“There’s a Pluto here? We have a Pluto in my world!” September exclaimed.
“Oh, every place has a Pluto! It’s where a universe keeps the polar bears and last year’s pickled entropy and the spare gravity. You need a Pluto or you’re hardly a universe at all. Plutos teach lessons. A lesson is like a time-traveling argument. Because, you see, you can’t argue until you’ve had the lesson or else you’re just squabbling with your own ignorance. But a lesson is really just the result of arguments other people had ages ago! You have to sit still and pay attention and pantomime their arguments over again until you’re so sick of their prattle that you pipe up to have your own. You can’t learn anything without arguing.”

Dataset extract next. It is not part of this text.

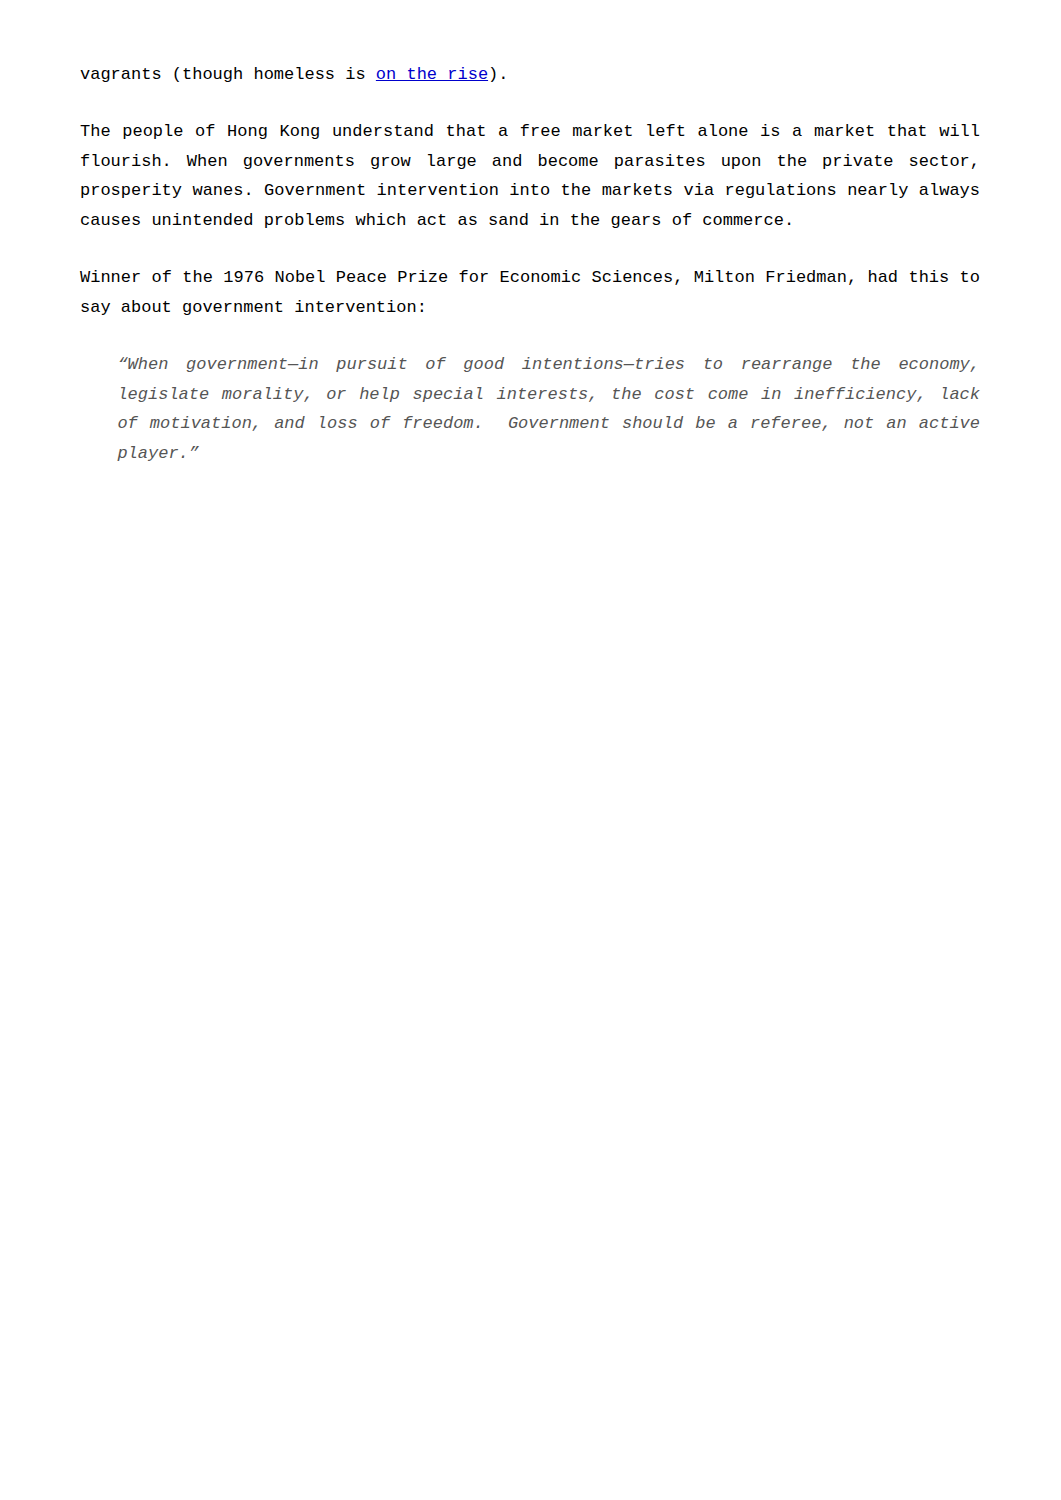vagrants (though homeless is on the rise).
The people of Hong Kong understand that a free market left alone is a market that will flourish. When governments grow large and become parasites upon the private sector, prosperity wanes. Government intervention into the markets via regulations nearly always causes unintended problems which act as sand in the gears of commerce.
Winner of the 1976 Nobel Peace Prize for Economic Sciences, Milton Friedman, had this to say about government intervention:
“When government—in pursuit of good intentions—tries to rearrange the economy, legislate morality, or help special interests, the cost come in inefficiency, lack of motivation, and loss of freedom. Government should be a referee, not an active player.”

“What does Fairyland’s Pluto teach?”
“That’s for it to teach and me not to step on its toes. I could tell you, but you won’t learn it, because you haven’t been to Pluto and you haven’t fought the ice-ostriches and you haven’t even ridden the Undercamel until he collapses in a heap of his own dreamsweat so it’ll be just words to you. They’ll only mean themselves.”
“But who knows if I’ll ever get to Pluto?” September countered. “I’d bet the state of Nebraska it’ll never happen in my world, and I don’t get much choosing in where I go in Fairyland!”

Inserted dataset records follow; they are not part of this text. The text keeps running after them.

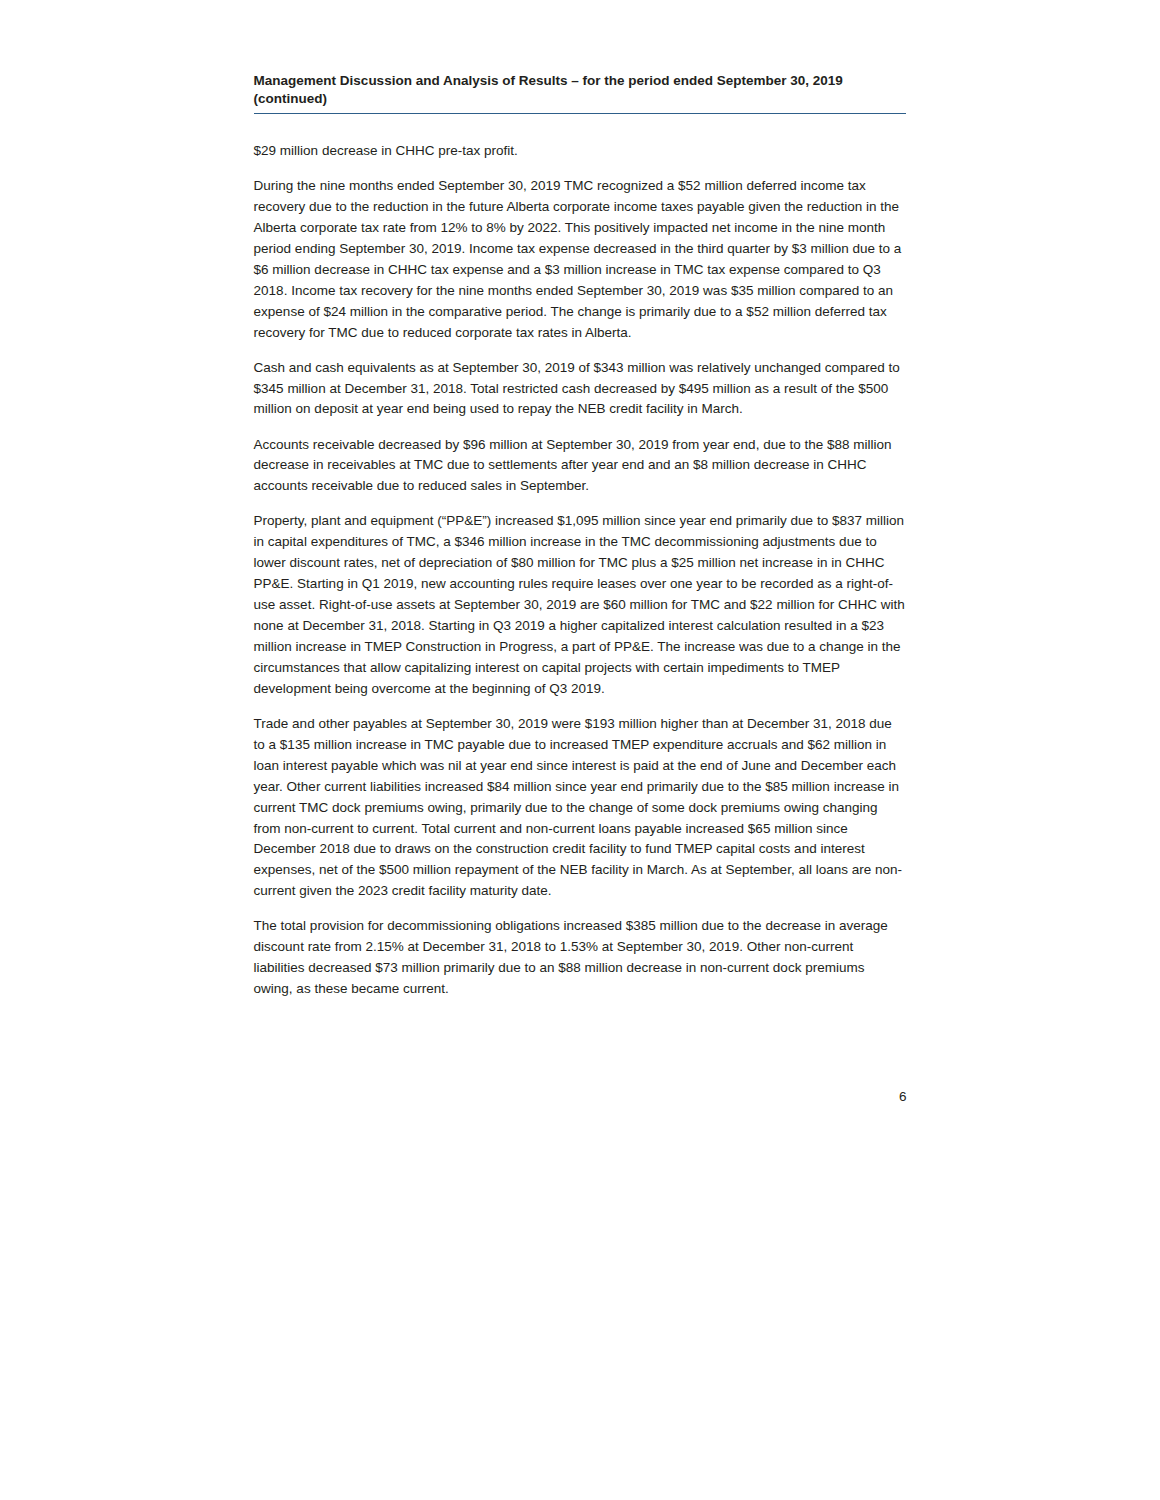Management Discussion and Analysis of Results – for the period ended September 30, 2019 (continued)
$29 million decrease in CHHC pre-tax profit.
During the nine months ended September 30, 2019 TMC recognized a $52 million deferred income tax recovery due to the reduction in the future Alberta corporate income taxes payable given the reduction in the Alberta corporate tax rate from 12% to 8% by 2022. This positively impacted net income in the nine month period ending September 30, 2019. Income tax expense decreased in the third quarter by $3 million due to a $6 million decrease in CHHC tax expense and a $3 million increase in TMC tax expense compared to Q3 2018. Income tax recovery for the nine months ended September 30, 2019 was $35 million compared to an expense of $24 million in the comparative period. The change is primarily due to a $52 million deferred tax recovery for TMC due to reduced corporate tax rates in Alberta.
Cash and cash equivalents as at September 30, 2019 of $343 million was relatively unchanged compared to $345 million at December 31, 2018. Total restricted cash decreased by $495 million as a result of the $500 million on deposit at year end being used to repay the NEB credit facility in March.
Accounts receivable decreased by $96 million at September 30, 2019 from year end, due to the $88 million decrease in receivables at TMC due to settlements after year end and an $8 million decrease in CHHC accounts receivable due to reduced sales in September.
Property, plant and equipment (“PP&E”) increased $1,095 million since year end primarily due to $837 million in capital expenditures of TMC, a $346 million increase in the TMC decommissioning adjustments due to lower discount rates, net of depreciation of $80 million for TMC plus a $25 million net increase in in CHHC PP&E. Starting in Q1 2019, new accounting rules require leases over one year to be recorded as a right-of-use asset. Right-of-use assets at September 30, 2019 are $60 million for TMC and $22 million for CHHC with none at December 31, 2018. Starting in Q3 2019 a higher capitalized interest calculation resulted in a $23 million increase in TMEP Construction in Progress, a part of PP&E. The increase was due to a change in the circumstances that allow capitalizing interest on capital projects with certain impediments to TMEP development being overcome at the beginning of Q3 2019.
Trade and other payables at September 30, 2019 were $193 million higher than at December 31, 2018 due to a $135 million increase in TMC payable due to increased TMEP expenditure accruals and $62 million in loan interest payable which was nil at year end since interest is paid at the end of June and December each year. Other current liabilities increased $84 million since year end primarily due to the $85 million increase in current TMC dock premiums owing, primarily due to the change of some dock premiums owing changing from non-current to current. Total current and non-current loans payable increased $65 million since December 2018 due to draws on the construction credit facility to fund TMEP capital costs and interest expenses, net of the $500 million repayment of the NEB facility in March. As at September, all loans are non-current given the 2023 credit facility maturity date.
The total provision for decommissioning obligations increased $385 million due to the decrease in average discount rate from 2.15% at December 31, 2018 to 1.53% at September 30, 2019. Other non-current liabilities decreased $73 million primarily due to an $88 million decrease in non-current dock premiums owing, as these became current.
6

Candlestick stopped in her tracks, her hooves squishing into a crackling electric mud.
“That’s a fair point, girl. But it doesn’t sit right. The Undercamel would spit in my eye and I’d never stop weeping. I shall give you half of it-the other half you’ll have to race down proper. Very well! Here is the great lesson of Pluto: What others call you, you become.” The Buraq’s eyes danced with mirth. “Very helpful indeed! I hope you feel edified.”

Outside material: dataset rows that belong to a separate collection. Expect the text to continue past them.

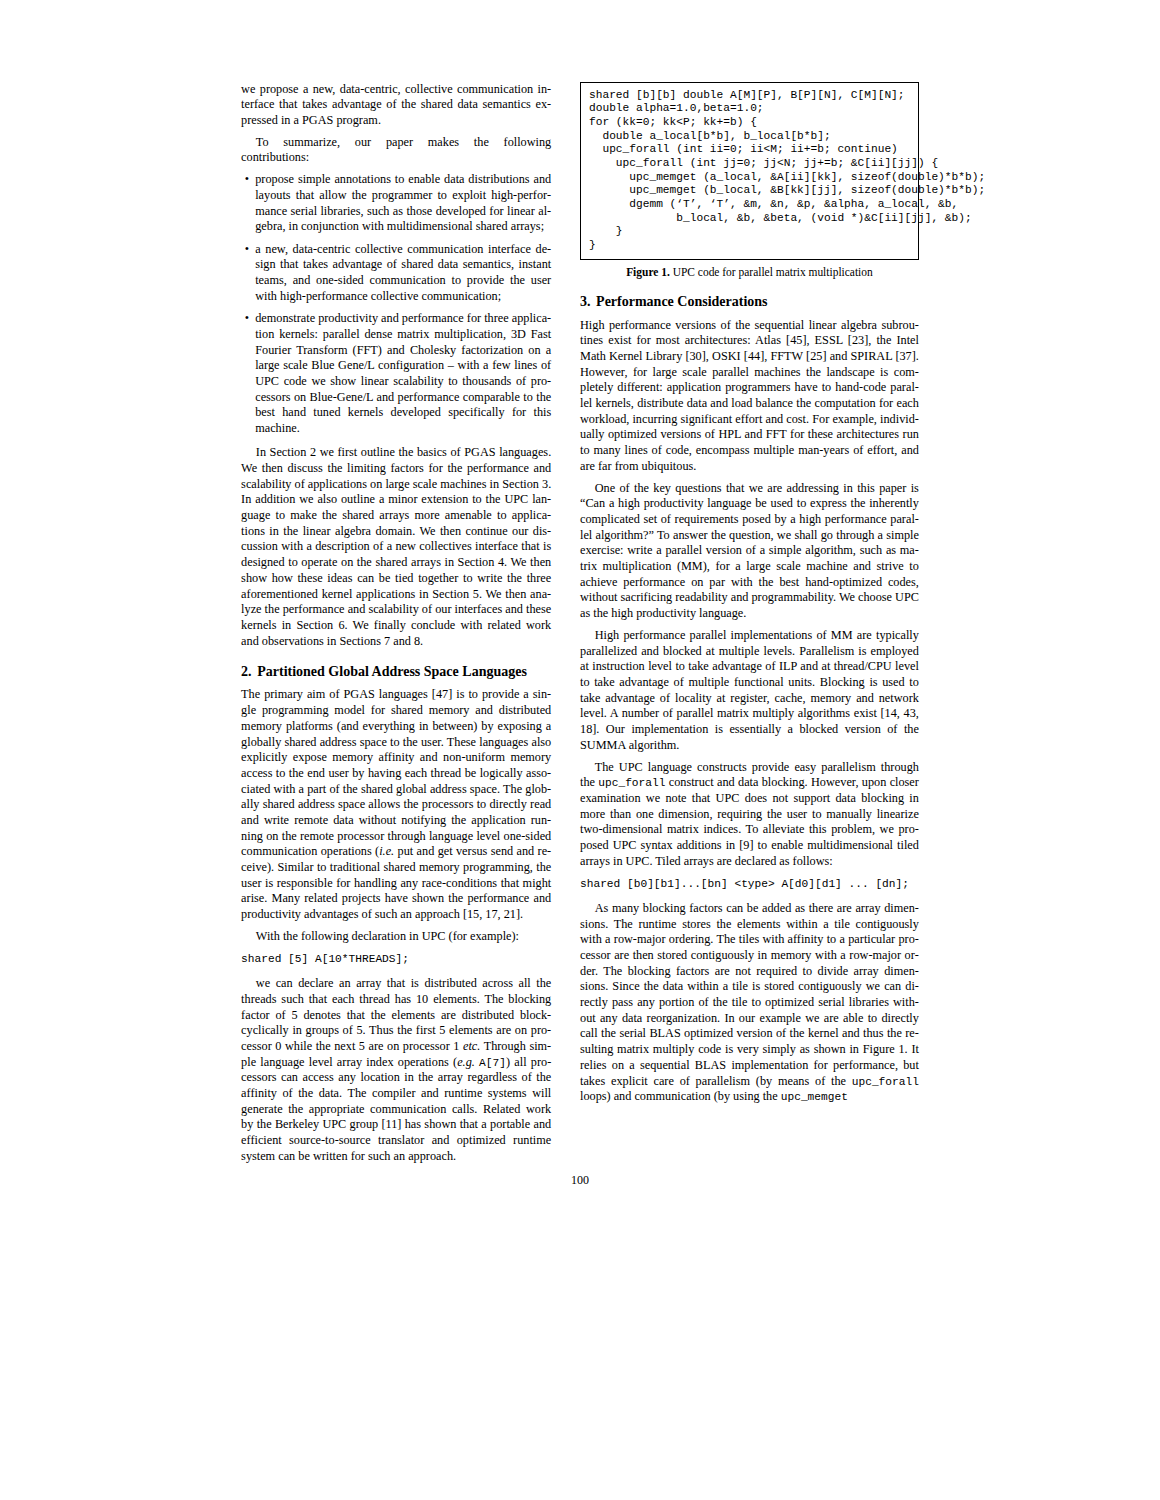we propose a new, data-centric, collective communication interface that takes advantage of the shared data semantics expressed in a PGAS program.
To summarize, our paper makes the following contributions:
propose simple annotations to enable data distributions and layouts that allow the programmer to exploit high-performance serial libraries, such as those developed for linear algebra, in conjunction with multidimensional shared arrays;
a new, data-centric collective communication interface design that takes advantage of shared data semantics, instant teams, and one-sided communication to provide the user with high-performance collective communication;
demonstrate productivity and performance for three application kernels: parallel dense matrix multiplication, 3D Fast Fourier Transform (FFT) and Cholesky factorization on a large scale Blue Gene/L configuration – with a few lines of UPC code we show linear scalability to thousands of processors on Blue-Gene/L and performance comparable to the best hand tuned kernels developed specifically for this machine.
In Section 2 we first outline the basics of PGAS languages. We then discuss the limiting factors for the performance and scalability of applications on large scale machines in Section 3. In addition we also outline a minor extension to the UPC language to make the shared arrays more amenable to applications in the linear algebra domain. We then continue our discussion with a description of a new collectives interface that is designed to operate on the shared arrays in Section 4. We then show how these ideas can be tied together to write the three aforementioned kernel applications in Section 5. We then analyze the performance and scalability of our interfaces and these kernels in Section 6. We finally conclude with related work and observations in Sections 7 and 8.
2. Partitioned Global Address Space Languages
The primary aim of PGAS languages [47] is to provide a single programming model for shared memory and distributed memory platforms (and everything in between) by exposing a globally shared address space to the user. These languages also explicitly expose memory affinity and non-uniform memory access to the end user by having each thread be logically associated with a part of the shared global address space. The globally shared address space allows the processors to directly read and write remote data without notifying the application running on the remote processor through language level one-sided communication operations (i.e. put and get versus send and receive). Similar to traditional shared memory programming, the user is responsible for handling any race-conditions that might arise. Many related projects have shown the performance and productivity advantages of such an approach [15, 17, 21].
With the following declaration in UPC (for example):
shared [5] A[10*THREADS];
we can declare an array that is distributed across all the threads such that each thread has 10 elements. The blocking factor of 5 denotes that the elements are distributed block-cyclically in groups of 5. Thus the first 5 elements are on processor 0 while the next 5 are on processor 1 etc. Through simple language level array index operations (e.g. A[7]) all processors can access any location in the array regardless of the affinity of the data. The compiler and runtime systems will generate the appropriate communication calls. Related work by the Berkeley UPC group [11] has shown that a portable and efficient source-to-source translator and optimized runtime system can be written for such an approach.
shared [b][b] double A[M][P], B[P][N], C[M][N];
double alpha=1.0,beta=1.0;
for (kk=0; kk<P; kk+=b) {
  double a_local[b*b], b_local[b*b];
  upc_forall (int ii=0; ii<M; ii+=b; continue)
    upc_forall (int jj=0; jj<N; jj+=b; &C[ii][jj]) {
      upc_memget (a_local, &A[ii][kk], sizeof(double)*b*b);
      upc_memget (b_local, &B[kk][jj], sizeof(double)*b*b);
      dgemm (‘T’, ‘T’, &m, &n, &p, &alpha, a_local, &b,
             b_local, &b, &beta, (void *)&C[ii][jj], &b);
    }
}
Figure 1. UPC code for parallel matrix multiplication
3. Performance Considerations
High performance versions of the sequential linear algebra subroutines exist for most architectures: Atlas [45], ESSL [23], the Intel Math Kernel Library [30], OSKI [44], FFTW [25] and SPIRAL [37]. However, for large scale parallel machines the landscape is completely different: application programmers have to hand-code parallel kernels, distribute data and load balance the computation for each workload, incurring significant effort and cost. For example, individually optimized versions of HPL and FFT for these architectures run to many lines of code, encompass multiple man-years of effort, and are far from ubiquitous.
One of the key questions that we are addressing in this paper is “Can a high productivity language be used to express the inherently complicated set of requirements posed by a high performance parallel algorithm?” To answer the question, we shall go through a simple exercise: write a parallel version of a simple algorithm, such as matrix multiplication (MM), for a large scale machine and strive to achieve performance on par with the best hand-optimized codes, without sacrificing readability and programmability. We choose UPC as the high productivity language.
High performance parallel implementations of MM are typically parallelized and blocked at multiple levels. Parallelism is employed at instruction level to take advantage of ILP and at thread/CPU level to take advantage of multiple functional units. Blocking is used to take advantage of locality at register, cache, memory and network level. A number of parallel matrix multiply algorithms exist [14, 43, 18]. Our implementation is essentially a blocked version of the SUMMA algorithm.
The UPC language constructs provide easy parallelism through the upc_forall construct and data blocking. However, upon closer examination we note that UPC does not support data blocking in more than one dimension, requiring the user to manually linearize two-dimensional matrix indices. To alleviate this problem, we proposed UPC syntax additions in [9] to enable multidimensional tiled arrays in UPC. Tiled arrays are declared as follows:
shared [b0][b1]...[bn] <type> A[d0][d1] ... [dn];
As many blocking factors can be added as there are array dimensions. The runtime stores the elements within a tile contiguously with a row-major ordering. The tiles with affinity to a particular processor are then stored contiguously in memory with a row-major order. The blocking factors are not required to divide array dimensions. Since the data within a tile is stored contiguously we can directly pass any portion of the tile to optimized serial libraries without any data reorganization. In our example we are able to directly call the serial BLAS optimized version of the kernel and thus the resulting matrix multiply code is very simply as shown in Figure 1. It relies on a sequential BLAS implementation for performance, but takes explicit care of parallelism (by means of the upc_forall loops) and communication (by using the upc_memget
100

They continued on through the trees. September thought on this as hard as she could, but without an ice-ostrich, she supposed, it was rather hopeless.
“You do love to distract me!” said Candlestick. “I was saying that I went to Pluto to find the Sajada, which is a secret place known only to that very Undercamel, an extremely ill-tempered individual with great heaps of black fur and frozen humps and eyes like a slot machine and big hooves made all of terrible iron nails that bleed him even though a fellow can hardly get away from his own feet. Also he spits. And not like you spit or I do. He spits sorrow. One glob and you’ll never get off your knees again. You’ll weep until there’s no water left in you, just another mummy blowing around the plains of Pluto like a tumbleweed.”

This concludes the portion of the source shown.